After her family doctor referred her to an otolaryngologist and a retina specialist for an evaluation, it was possible to determine that the patient had a moderately reduced visual perception. She also presented formation of small nodules on the inner surface of her lower eyelids and several ocular alterations consistent with inflammation of the middle layer of tissue in the eye wall (uveitis).
A detailed lab workup showed that the inflammatory response was not due to infection.
In addition, the patient presented elevated blood levels of lysozyme, calcium, and angiotensin converting enzyme (ACE), all consistent with a possible autoimmune disease diagnosis.
Further investigation of the patient’s upper airway symptoms, which included a biopsy of laryngeal nodules, showed inflammation due to an accumulation of granulomas.
Taking all the symptoms and clinical evaluations together, it was possible for the physicians to confirm a diagnosis of sarcoidosis.
“Ocular involvement occurs in more than 75% of patients and is the presenting symptom in 20%–30% of cases, most commonly with uveitis and conjunctival nodules, as seen in our patient,” the authors stated in the report.
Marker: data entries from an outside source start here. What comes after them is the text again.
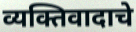
व्यक्तिवादाचे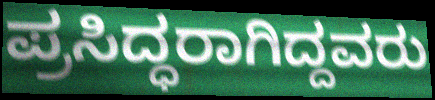
ಪ್ರಸಿದ್ಧರಾಗಿದ್ದವರು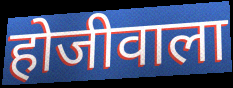
होजीवालाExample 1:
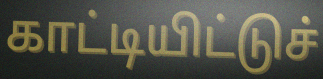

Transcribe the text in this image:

காட்டியிட்டுச்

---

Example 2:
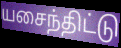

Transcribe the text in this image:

யசைந்திட்டு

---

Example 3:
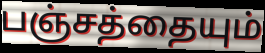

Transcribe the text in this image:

பஞ்சத்தையும்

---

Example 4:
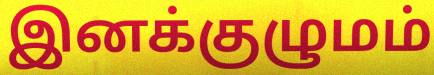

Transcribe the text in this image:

இனக்குழுமம்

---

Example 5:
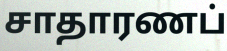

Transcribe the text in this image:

சாதாரணப்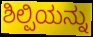
ಶಿಲ್ಪಿಯನ್ನು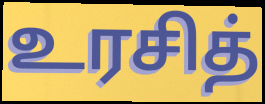
உரசித்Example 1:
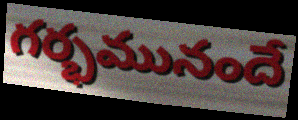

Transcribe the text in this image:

గర్భమునందే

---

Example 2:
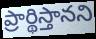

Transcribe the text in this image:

ప్రార్థిస్తానని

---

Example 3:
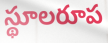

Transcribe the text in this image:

స్థూలరూప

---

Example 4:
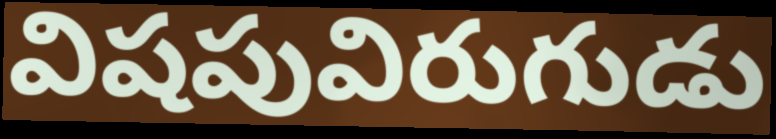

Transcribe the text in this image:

విషపువిరుగుడు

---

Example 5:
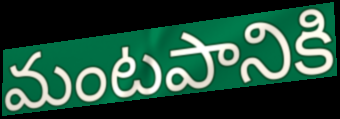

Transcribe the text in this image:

మంటపానికిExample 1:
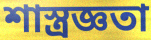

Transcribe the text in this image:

শাস্ত্রজ্ঞতা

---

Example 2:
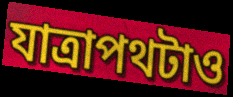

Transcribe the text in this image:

যাত্রাপথটাও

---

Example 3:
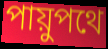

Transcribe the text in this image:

পায়ুপথে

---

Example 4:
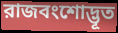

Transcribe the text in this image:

রাজবংশোদ্ভূত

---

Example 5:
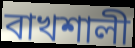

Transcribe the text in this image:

বাখশালী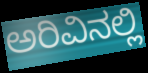
ಅರಿವಿನಲ್ಲಿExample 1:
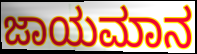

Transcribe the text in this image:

ಜಾಯಮಾನ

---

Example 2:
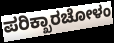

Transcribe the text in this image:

ಪರಿಕ್ಖಾರಚೋಳಂ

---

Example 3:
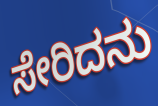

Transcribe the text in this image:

ಸೇರಿದನು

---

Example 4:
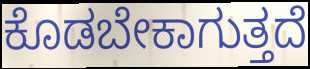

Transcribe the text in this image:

ಕೊಡಬೇಕಾಗುತ್ತದೆ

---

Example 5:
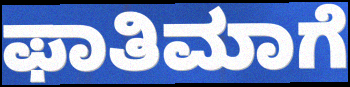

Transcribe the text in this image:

ಫಾತಿಮಾಗೆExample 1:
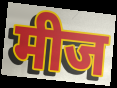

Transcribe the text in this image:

मीज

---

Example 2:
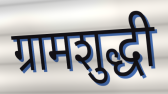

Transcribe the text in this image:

ग्रामशुद्धी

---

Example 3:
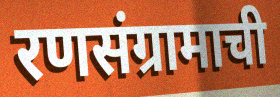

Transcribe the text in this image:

रणसंग्रामाची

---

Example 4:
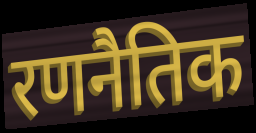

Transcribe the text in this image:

रणनैतिक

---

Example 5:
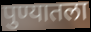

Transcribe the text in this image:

पुण्यातलाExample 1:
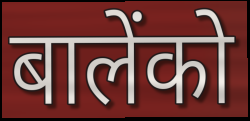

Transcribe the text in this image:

बालेंको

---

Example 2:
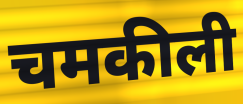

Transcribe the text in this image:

चमकीली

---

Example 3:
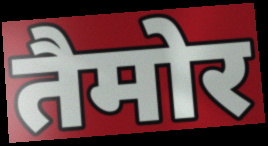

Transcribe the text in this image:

तैमोर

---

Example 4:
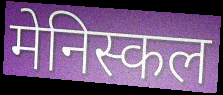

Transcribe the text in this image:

मेनिस्कल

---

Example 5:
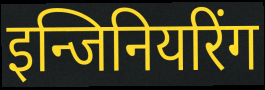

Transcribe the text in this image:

इन्जिनियरिंगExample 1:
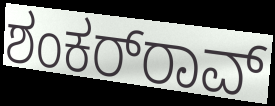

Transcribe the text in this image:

ಶಂಕರ್‌ರಾವ್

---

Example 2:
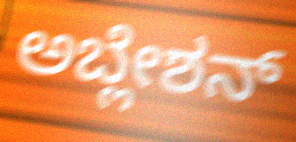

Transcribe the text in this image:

ಅಬ್ಲೇಶನ್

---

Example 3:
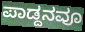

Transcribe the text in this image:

ಪಾಡ್ದನವೂ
Although in this clinical case both the signs of uveitis and the blood biochemical analysis were concurrent with a sarcoidosis diagnosis, it was only possible to confirm it after a tissue biopsy showing the granulomatous nature of the disease.
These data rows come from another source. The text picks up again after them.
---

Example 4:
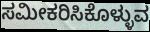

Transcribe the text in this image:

ಸಮೀಕರಿಸಿಕೊಳ್ಳುವ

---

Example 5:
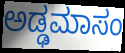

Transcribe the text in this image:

ಅಡ್ಢಮಾಸಂ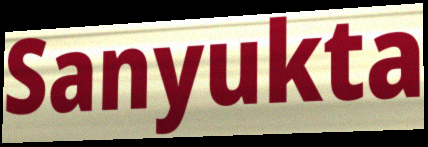
Sanyukta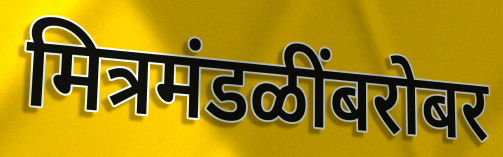
मित्रमंडळींबरोबरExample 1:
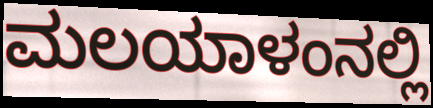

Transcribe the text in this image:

ಮಲಯಾಳಂನಲ್ಲಿ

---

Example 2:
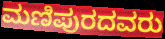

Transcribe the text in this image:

ಮಣಿಪುರದವರು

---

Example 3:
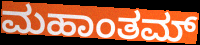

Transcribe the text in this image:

ಮಹಾಂತಮ್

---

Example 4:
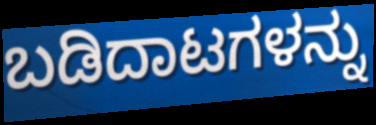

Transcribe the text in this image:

ಬಡಿದಾಟಗಳನ್ನು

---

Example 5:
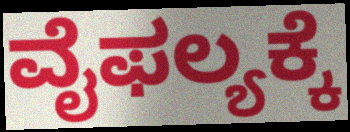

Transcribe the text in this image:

ವೈಫಲ್ಯಕ್ಕೆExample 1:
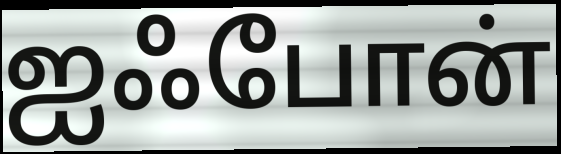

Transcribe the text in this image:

ஐஃபோன்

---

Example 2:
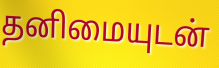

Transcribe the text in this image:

தனிமையுடன்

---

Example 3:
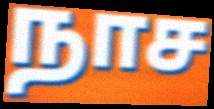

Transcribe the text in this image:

நாச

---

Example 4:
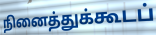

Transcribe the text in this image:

நினைத்துக்கூடப்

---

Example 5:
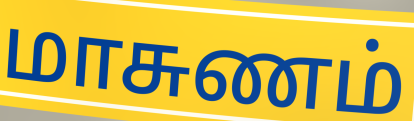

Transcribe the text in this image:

மாசுணம்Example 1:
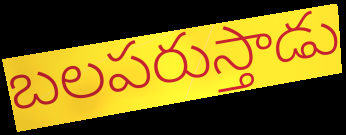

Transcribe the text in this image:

బలపరుస్తాడు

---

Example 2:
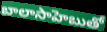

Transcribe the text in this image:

బాలాసాహెబుతో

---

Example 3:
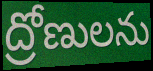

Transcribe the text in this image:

ద్రోణులను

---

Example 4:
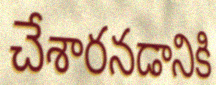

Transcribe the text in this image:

చేశారనడానికి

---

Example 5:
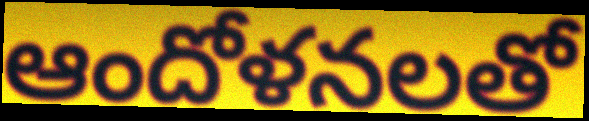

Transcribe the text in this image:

ఆందోళనలతో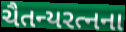
ચૈતન્યરત્નના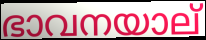
ഭാവനയാല്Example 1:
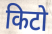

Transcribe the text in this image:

किटो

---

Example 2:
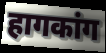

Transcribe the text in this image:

हागकांग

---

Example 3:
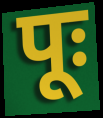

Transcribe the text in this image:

पूः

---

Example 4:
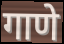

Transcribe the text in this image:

गाणे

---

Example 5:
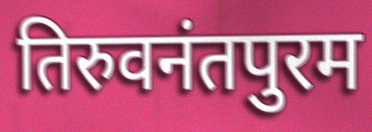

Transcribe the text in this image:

तिरुवनंतपुरम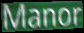
Manor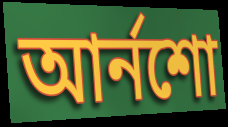
আর্নশো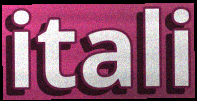
italiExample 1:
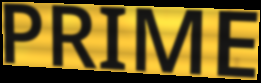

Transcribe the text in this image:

PRIME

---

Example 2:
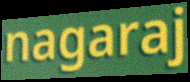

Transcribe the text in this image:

nagaraj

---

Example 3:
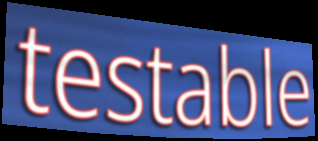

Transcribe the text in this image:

testable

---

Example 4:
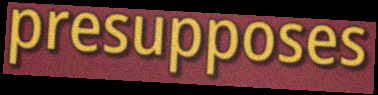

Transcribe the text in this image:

presupposes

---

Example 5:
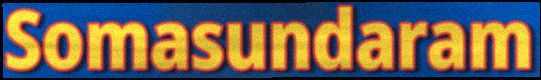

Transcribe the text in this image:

Somasundaram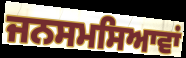
ਜਨਸਮਸਿਆਵਾਂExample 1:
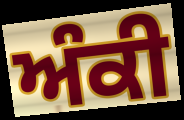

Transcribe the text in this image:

ਅੰਕੀ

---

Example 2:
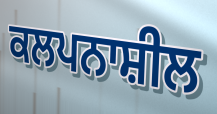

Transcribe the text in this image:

ਕਲਪਨਾਸ਼ੀਲ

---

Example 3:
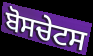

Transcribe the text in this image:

ਬੋਸਚੇਟਸ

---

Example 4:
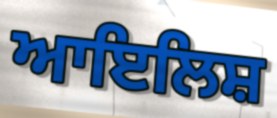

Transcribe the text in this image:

ਆਇਲਿਸ਼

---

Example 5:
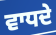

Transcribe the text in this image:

ਵਾਧਦੇ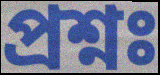
প্রশ্নঃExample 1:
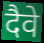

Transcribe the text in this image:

दैवे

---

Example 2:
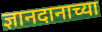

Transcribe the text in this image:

ज्ञानदानाच्या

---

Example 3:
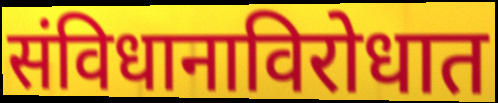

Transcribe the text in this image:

संविधानाविरोधात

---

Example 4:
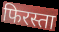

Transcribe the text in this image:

फिरस्ता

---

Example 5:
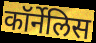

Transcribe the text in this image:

कॉर्नेलिस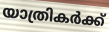
യാത്രികർക്ക്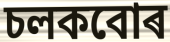
চলকবোৰ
The main therapy goals in this patient’s case are to restore vision and prevent complications of eye inflammation. Standard management treatment involves local or systemic corticosteroid administration, and in more severe or chronic cases, drugs that can modulate the immune system’s pro-inflammatory response.
These therapeutic strategies commonly lead to good visual prognosis, but it depends on the severity of the patient’s symptoms.
“Given the complex nature of ocular sarcoidosis, early referral to an ophthalmologist and multidisciplinary care are suggested,” the authors concluded.